We know from the New Zealand experience that First Past the Post consistently over-represented the major parties at the expense of the smaller ones. In this Canadian election, the two major parties received just over 67% of the vote between them, however won over 82% of the seats in Parliament. Even between them, the result was uneven. With more than 1% less of the vote than the Conservatives, the Liberals still managed to win 36 more seats than them.

And the result highlighted how much more difficult First Past the Post electoral systems are for smaller parties. Although just over 30% of voters supported the three smaller parties, they actually won only 18% of the seats. The Greens were undoubtedly the hardest done by – their 6.5% vote produced just 3 seats, just under one-seventh of what it would have been under proportional representation. Put another way, this result has over-represented the major parties in Parliament by around 20%, while under-representing the smaller parties by almost 75%.

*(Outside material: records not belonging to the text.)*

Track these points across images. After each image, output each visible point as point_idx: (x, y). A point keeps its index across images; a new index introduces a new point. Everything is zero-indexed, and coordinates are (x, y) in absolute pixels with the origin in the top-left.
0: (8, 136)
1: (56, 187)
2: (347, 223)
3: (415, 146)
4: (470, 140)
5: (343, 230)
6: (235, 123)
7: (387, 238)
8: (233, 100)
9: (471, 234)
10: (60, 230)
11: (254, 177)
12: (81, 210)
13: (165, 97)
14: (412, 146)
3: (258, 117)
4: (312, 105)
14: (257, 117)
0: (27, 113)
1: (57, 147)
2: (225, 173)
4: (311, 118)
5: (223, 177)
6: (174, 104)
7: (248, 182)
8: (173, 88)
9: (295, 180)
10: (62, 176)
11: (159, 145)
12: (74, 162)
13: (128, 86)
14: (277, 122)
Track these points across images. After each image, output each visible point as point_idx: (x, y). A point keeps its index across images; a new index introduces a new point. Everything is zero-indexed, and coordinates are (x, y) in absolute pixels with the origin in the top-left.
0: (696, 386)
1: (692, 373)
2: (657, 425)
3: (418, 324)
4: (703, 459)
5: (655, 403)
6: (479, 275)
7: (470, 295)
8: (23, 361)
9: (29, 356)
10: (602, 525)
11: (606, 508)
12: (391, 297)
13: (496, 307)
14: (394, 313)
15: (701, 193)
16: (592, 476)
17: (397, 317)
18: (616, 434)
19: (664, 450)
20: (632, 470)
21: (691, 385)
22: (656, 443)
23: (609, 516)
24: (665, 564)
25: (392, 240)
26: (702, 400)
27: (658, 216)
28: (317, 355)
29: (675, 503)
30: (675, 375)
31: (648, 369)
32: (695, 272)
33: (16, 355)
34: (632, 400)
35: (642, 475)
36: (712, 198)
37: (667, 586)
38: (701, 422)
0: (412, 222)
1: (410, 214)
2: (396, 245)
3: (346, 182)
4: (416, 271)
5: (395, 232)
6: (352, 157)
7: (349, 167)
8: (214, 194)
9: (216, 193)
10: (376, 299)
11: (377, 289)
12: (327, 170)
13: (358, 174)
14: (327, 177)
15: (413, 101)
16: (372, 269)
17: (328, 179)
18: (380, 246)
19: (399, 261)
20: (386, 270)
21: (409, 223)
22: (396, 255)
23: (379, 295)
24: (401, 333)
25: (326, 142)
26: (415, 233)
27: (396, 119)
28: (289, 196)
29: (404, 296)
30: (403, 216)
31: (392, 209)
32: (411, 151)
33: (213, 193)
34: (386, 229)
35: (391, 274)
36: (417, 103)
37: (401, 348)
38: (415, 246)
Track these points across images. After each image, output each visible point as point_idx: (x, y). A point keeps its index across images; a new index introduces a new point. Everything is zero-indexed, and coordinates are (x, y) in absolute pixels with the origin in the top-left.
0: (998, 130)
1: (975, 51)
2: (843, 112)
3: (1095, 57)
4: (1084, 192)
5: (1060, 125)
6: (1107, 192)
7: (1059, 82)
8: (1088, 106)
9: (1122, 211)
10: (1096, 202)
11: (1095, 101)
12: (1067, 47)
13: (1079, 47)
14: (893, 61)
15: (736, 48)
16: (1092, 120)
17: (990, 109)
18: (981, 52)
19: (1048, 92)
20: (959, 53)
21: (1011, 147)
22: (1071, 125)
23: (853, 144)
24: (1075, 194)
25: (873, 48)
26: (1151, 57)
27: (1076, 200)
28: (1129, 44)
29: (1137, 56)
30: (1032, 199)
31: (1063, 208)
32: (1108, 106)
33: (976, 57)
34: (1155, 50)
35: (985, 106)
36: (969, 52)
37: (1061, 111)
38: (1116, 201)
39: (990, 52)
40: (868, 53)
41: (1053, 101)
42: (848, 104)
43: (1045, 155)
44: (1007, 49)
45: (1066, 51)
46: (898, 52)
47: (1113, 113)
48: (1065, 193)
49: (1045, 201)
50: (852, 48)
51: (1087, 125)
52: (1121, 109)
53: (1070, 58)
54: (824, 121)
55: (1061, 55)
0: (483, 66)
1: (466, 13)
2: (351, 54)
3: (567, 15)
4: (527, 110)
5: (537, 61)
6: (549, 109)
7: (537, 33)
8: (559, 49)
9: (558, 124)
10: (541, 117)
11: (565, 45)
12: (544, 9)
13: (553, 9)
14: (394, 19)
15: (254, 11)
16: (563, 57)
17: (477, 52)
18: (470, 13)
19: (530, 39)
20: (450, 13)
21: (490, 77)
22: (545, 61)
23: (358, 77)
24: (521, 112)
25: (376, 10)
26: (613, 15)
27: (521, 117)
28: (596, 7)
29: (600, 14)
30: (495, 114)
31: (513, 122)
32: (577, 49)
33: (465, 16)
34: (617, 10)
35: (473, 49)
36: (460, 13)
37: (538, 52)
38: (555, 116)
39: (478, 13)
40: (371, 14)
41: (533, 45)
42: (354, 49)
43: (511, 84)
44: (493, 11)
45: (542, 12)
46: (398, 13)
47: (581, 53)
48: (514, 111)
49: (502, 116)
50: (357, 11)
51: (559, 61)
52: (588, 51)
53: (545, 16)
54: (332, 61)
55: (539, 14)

Canada undoubtedly faces a challenging period ahead. Healing the wounds of what was a very bitter election campaign, while resuscitating the shattered dreams of the last three years, following the return of second generation Trudeaumania three years ago will be mighty tasks. However, Canada is no stranger to minority federal governments. There have been fourteen in all, including three successive minority governments under both the Liberals and the Conservatives between 2004 and 2011. Notwithstanding the vagaries of its electoral system, Canada has nevertheless made minority government work over the years, by focusing on building consensus.

There are parallels here for the current situation in Wellington. On the reasonable assumption the current Mayoral result holds, the Council will have a clear majority for the left, although the Mayor is from the right. If, as early signs worryingly suggest, the left’s approach will be to simply try to use its force of numbers to win everything its way, Wellington is effectively in for three more years of stalemate. Canadian minority governments over the years have governed by focusing on what brings the country together, rather than division on too stark a set of party lines. It is a lesson that should not be lost on the Wellington City Council as it embarks upon the new triennium.